Source records:
============

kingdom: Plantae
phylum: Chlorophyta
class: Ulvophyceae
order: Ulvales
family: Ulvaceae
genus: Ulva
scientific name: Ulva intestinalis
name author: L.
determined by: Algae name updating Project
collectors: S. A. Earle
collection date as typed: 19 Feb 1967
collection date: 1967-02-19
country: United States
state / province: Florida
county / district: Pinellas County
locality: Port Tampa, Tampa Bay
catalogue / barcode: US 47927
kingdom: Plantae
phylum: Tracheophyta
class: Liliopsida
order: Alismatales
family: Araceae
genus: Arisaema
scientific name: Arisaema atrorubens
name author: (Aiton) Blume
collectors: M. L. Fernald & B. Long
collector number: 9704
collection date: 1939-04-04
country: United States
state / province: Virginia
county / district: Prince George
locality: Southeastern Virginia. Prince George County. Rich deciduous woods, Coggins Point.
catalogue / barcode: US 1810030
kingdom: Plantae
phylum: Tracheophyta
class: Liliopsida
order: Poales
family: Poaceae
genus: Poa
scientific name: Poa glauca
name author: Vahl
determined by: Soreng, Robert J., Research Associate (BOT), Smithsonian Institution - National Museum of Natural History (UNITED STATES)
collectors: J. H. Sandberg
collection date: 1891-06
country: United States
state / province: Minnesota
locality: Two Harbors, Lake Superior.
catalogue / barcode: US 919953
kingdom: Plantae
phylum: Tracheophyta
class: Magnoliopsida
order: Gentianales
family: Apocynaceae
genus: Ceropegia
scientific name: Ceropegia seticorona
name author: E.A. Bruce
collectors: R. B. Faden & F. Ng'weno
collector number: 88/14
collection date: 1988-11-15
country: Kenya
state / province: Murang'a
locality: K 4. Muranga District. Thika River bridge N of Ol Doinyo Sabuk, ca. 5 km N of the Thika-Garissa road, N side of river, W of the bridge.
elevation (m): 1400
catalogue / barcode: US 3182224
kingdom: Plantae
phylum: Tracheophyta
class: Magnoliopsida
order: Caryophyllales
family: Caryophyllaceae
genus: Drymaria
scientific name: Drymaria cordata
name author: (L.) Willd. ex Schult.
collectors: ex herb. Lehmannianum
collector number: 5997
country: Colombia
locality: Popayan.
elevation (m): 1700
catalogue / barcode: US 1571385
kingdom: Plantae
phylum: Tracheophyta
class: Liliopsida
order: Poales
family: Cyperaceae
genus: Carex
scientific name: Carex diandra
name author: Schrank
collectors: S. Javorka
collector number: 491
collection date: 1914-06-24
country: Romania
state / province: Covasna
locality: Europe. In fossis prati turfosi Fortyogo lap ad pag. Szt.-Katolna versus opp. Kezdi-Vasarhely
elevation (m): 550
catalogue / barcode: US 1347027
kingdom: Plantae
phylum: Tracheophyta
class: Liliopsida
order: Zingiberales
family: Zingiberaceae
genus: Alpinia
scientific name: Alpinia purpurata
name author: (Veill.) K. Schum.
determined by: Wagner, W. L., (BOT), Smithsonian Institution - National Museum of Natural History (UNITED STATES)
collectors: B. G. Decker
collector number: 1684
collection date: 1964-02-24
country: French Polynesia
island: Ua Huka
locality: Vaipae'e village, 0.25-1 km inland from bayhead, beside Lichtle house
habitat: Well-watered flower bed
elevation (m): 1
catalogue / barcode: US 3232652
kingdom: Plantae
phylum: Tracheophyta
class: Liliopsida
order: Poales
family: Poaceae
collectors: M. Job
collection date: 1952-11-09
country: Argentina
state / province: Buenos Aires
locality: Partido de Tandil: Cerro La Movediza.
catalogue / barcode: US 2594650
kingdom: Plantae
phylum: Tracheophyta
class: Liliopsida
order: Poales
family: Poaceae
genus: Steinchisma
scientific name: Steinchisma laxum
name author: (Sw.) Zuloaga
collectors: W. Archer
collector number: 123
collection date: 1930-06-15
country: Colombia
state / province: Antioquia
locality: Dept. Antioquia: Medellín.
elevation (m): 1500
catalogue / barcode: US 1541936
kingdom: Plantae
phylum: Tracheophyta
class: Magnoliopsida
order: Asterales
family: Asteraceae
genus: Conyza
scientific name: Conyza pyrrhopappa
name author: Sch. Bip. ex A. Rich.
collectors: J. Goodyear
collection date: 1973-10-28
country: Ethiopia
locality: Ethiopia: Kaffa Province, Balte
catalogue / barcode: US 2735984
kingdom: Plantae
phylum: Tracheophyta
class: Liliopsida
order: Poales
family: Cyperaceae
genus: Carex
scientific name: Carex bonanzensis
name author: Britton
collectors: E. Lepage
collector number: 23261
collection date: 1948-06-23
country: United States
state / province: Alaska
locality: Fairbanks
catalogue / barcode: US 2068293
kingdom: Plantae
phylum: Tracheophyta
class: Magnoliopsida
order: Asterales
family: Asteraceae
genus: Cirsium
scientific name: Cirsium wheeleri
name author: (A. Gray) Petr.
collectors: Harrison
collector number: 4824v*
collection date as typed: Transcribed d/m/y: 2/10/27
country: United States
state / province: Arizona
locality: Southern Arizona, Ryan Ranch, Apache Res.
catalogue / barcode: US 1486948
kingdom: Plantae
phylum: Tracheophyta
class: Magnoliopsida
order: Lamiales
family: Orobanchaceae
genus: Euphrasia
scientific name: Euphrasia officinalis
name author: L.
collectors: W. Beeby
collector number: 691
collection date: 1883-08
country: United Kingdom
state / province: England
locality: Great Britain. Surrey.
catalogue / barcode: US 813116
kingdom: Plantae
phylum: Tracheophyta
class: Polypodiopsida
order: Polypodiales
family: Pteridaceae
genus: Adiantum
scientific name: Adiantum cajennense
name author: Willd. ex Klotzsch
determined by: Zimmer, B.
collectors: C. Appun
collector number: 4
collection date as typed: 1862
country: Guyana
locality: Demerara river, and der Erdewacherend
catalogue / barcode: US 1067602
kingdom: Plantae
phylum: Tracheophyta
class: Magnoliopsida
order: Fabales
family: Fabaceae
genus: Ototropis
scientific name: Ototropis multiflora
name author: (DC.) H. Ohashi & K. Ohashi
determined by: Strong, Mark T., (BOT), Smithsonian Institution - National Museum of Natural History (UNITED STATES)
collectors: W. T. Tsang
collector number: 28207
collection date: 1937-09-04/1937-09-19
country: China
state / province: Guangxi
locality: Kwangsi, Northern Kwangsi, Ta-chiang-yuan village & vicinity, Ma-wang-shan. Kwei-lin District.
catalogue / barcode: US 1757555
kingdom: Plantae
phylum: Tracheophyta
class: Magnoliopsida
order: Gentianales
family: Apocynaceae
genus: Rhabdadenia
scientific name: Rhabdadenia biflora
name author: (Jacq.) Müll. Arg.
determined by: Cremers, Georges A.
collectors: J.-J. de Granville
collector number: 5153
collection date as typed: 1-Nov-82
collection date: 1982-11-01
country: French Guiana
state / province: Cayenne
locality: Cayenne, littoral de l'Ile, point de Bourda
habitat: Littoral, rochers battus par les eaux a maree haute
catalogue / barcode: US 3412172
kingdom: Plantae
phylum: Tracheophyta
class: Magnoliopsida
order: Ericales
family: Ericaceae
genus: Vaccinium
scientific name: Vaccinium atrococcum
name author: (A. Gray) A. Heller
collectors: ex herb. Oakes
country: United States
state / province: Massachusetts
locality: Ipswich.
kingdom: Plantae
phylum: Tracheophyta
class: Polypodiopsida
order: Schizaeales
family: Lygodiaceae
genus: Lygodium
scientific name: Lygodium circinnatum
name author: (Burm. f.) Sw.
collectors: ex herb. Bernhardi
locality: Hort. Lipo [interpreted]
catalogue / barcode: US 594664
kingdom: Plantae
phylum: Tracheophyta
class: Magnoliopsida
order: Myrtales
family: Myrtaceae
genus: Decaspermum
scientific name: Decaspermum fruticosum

============

Task instructions |
Copy every line of the source records word for word, from the first record through the last.

Right answer |
kingdom: Plantae
phylum: Chlorophyta
class: Ulvophyceae
order: Ulvales
family: Ulvaceae
genus: Ulva
scientific name: Ulva intestinalis
name author: L.
determined by: Algae name updating Project
collectors: S. A. Earle
collection date as typed: 19 Feb 1967
collection date: 1967-02-19
country: United States
state / province: Florida
county / district: Pinellas County
locality: Port Tampa, Tampa Bay
catalogue / barcode: US 47927
kingdom: Plantae
phylum: Tracheophyta
class: Liliopsida
order: Alismatales
family: Araceae
genus: Arisaema
scientific name: Arisaema atrorubens
name author: (Aiton) Blume
collectors: M. L. Fernald & B. Long
collector number: 9704
collection date: 1939-04-04
country: United States
state / province: Virginia
county / district: Prince George
locality: Southeastern Virginia. Prince George County. Rich deciduous woods, Coggins Point.
catalogue / barcode: US 1810030
kingdom: Plantae
phylum: Tracheophyta
class: Liliopsida
order: Poales
family: Poaceae
genus: Poa
scientific name: Poa glauca
name author: Vahl
determined by: Soreng, Robert J., Research Associate (BOT), Smithsonian Institution - National Museum of Natural History (UNITED STATES)
collectors: J. H. Sandberg
collection date: 1891-06
country: United States
state / province: Minnesota
locality: Two Harbors, Lake Superior.
catalogue / barcode: US 919953
kingdom: Plantae
phylum: Tracheophyta
class: Magnoliopsida
order: Gentianales
family: Apocynaceae
genus: Ceropegia
scientific name: Ceropegia seticorona
name author: E.A. Bruce
collectors: R. B. Faden & F. Ng'weno
collector number: 88/14
collection date: 1988-11-15
country: Kenya
state / province: Murang'a
locality: K 4. Muranga District. Thika River bridge N of Ol Doinyo Sabuk, ca. 5 km N of the Thika-Garissa road, N side of river, W of the bridge.
elevation (m): 1400
catalogue / barcode: US 3182224
kingdom: Plantae
phylum: Tracheophyta
class: Magnoliopsida
order: Caryophyllales
family: Caryophyllaceae
genus: Drymaria
scientific name: Drymaria cordata
name author: (L.) Willd. ex Schult.
collectors: ex herb. Lehmannianum
collector number: 5997
country: Colombia
locality: Popayan.
elevation (m): 1700
catalogue / barcode: US 1571385
kingdom: Plantae
phylum: Tracheophyta
class: Liliopsida
order: Poales
family: Cyperaceae
genus: Carex
scientific name: Carex diandra
name author: Schrank
collectors: S. Javorka
collector number: 491
collection date: 1914-06-24
country: Romania
state / province: Covasna
locality: Europe. In fossis prati turfosi Fortyogo lap ad pag. Szt.-Katolna versus opp. Kezdi-Vasarhely
elevation (m): 550
catalogue / barcode: US 1347027
kingdom: Plantae
phylum: Tracheophyta
class: Liliopsida
order: Zingiberales
family: Zingiberaceae
genus: Alpinia
scientific name: Alpinia purpurata
name author: (Veill.) K. Schum.
determined by: Wagner, W. L., (BOT), Smithsonian Institution - National Museum of Natural History (UNITED STATES)
collectors: B. G. Decker
collector number: 1684
collection date: 1964-02-24
country: French Polynesia
island: Ua Huka
locality: Vaipae'e village, 0.25-1 km inland from bayhead, beside Lichtle house
habitat: Well-watered flower bed
elevation (m): 1
catalogue / barcode: US 3232652
kingdom: Plantae
phylum: Tracheophyta
class: Liliopsida
order: Poales
family: Poaceae
collectors: M. Job
collection date: 1952-11-09
country: Argentina
state / province: Buenos Aires
locality: Partido de Tandil: Cerro La Movediza.
catalogue / barcode: US 2594650
kingdom: Plantae
phylum: Tracheophyta
class: Liliopsida
order: Poales
family: Poaceae
genus: Steinchisma
scientific name: Steinchisma laxum
name author: (Sw.) Zuloaga
collectors: W. Archer
collector number: 123
collection date: 1930-06-15
country: Colombia
state / province: Antioquia
locality: Dept. Antioquia: Medellín.
elevation (m): 1500
catalogue / barcode: US 1541936
kingdom: Plantae
phylum: Tracheophyta
class: Magnoliopsida
order: Asterales
family: Asteraceae
genus: Conyza
scientific name: Conyza pyrrhopappa
name author: Sch. Bip. ex A. Rich.
collectors: J. Goodyear
collection date: 1973-10-28
country: Ethiopia
locality: Ethiopia: Kaffa Province, Balte
catalogue / barcode: US 2735984
kingdom: Plantae
phylum: Tracheophyta
class: Liliopsida
order: Poales
family: Cyperaceae
genus: Carex
scientific name: Carex bonanzensis
name author: Britton
collectors: E. Lepage
collector number: 23261
collection date: 1948-06-23
country: United States
state / province: Alaska
locality: Fairbanks
catalogue / barcode: US 2068293
kingdom: Plantae
phylum: Tracheophyta
class: Magnoliopsida
order: Asterales
family: Asteraceae
genus: Cirsium
scientific name: Cirsium wheeleri
name author: (A. Gray) Petr.
collectors: Harrison
collector number: 4824v*
collection date as typed: Transcribed d/m/y: 2/10/27
country: United States
state / province: Arizona
locality: Southern Arizona, Ryan Ranch, Apache Res.
catalogue / barcode: US 1486948
kingdom: Plantae
phylum: Tracheophyta
class: Magnoliopsida
order: Lamiales
family: Orobanchaceae
genus: Euphrasia
scientific name: Euphrasia officinalis
name author: L.
collectors: W. Beeby
collector number: 691
collection date: 1883-08
country: United Kingdom
state / province: England
locality: Great Britain. Surrey.
catalogue / barcode: US 813116
kingdom: Plantae
phylum: Tracheophyta
class: Polypodiopsida
order: Polypodiales
family: Pteridaceae
genus: Adiantum
scientific name: Adiantum cajennense
name author: Willd. ex Klotzsch
determined by: Zimmer, B.
collectors: C. Appun
collector number: 4
collection date as typed: 1862
country: Guyana
locality: Demerara river, and der Erdewacherend
catalogue / barcode: US 1067602
kingdom: Plantae
phylum: Tracheophyta
class: Magnoliopsida
order: Fabales
family: Fabaceae
genus: Ototropis
scientific name: Ototropis multiflora
name author: (DC.) H. Ohashi & K. Ohashi
determined by: Strong, Mark T., (BOT), Smithsonian Institution - National Museum of Natural History (UNITED STATES)
collectors: W. T. Tsang
collector number: 28207
collection date: 1937-09-04/1937-09-19
country: China
state / province: Guangxi
locality: Kwangsi, Northern Kwangsi, Ta-chiang-yuan village & vicinity, Ma-wang-shan. Kwei-lin District.
catalogue / barcode: US 1757555
kingdom: Plantae
phylum: Tracheophyta
class: Magnoliopsida
order: Gentianales
family: Apocynaceae
genus: Rhabdadenia
scientific name: Rhabdadenia biflora
name author: (Jacq.) Müll. Arg.
determined by: Cremers, Georges A.
collectors: J.-J. de Granville
collector number: 5153
collection date as typed: 1-Nov-82
collection date: 1982-11-01
country: French Guiana
state / province: Cayenne
locality: Cayenne, littoral de l'Ile, point de Bourda
habitat: Littoral, rochers battus par les eaux a maree haute
catalogue / barcode: US 3412172
kingdom: Plantae
phylum: Tracheophyta
class: Magnoliopsida
order: Ericales
family: Ericaceae
genus: Vaccinium
scientific name: Vaccinium atrococcum
name author: (A. Gray) A. Heller
collectors: ex herb. Oakes
country: United States
state / province: Massachusetts
locality: Ipswich.
kingdom: Plantae
phylum: Tracheophyta
class: Polypodiopsida
order: Schizaeales
family: Lygodiaceae
genus: Lygodium
scientific name: Lygodium circinnatum
name author: (Burm. f.) Sw.
collectors: ex herb. Bernhardi
locality: Hort. Lipo [interpreted]
catalogue / barcode: US 594664
kingdom: Plantae
phylum: Tracheophyta
class: Magnoliopsida
order: Myrtales
family: Myrtaceae
genus: Decaspermum
scientific name: Decaspermum fruticosum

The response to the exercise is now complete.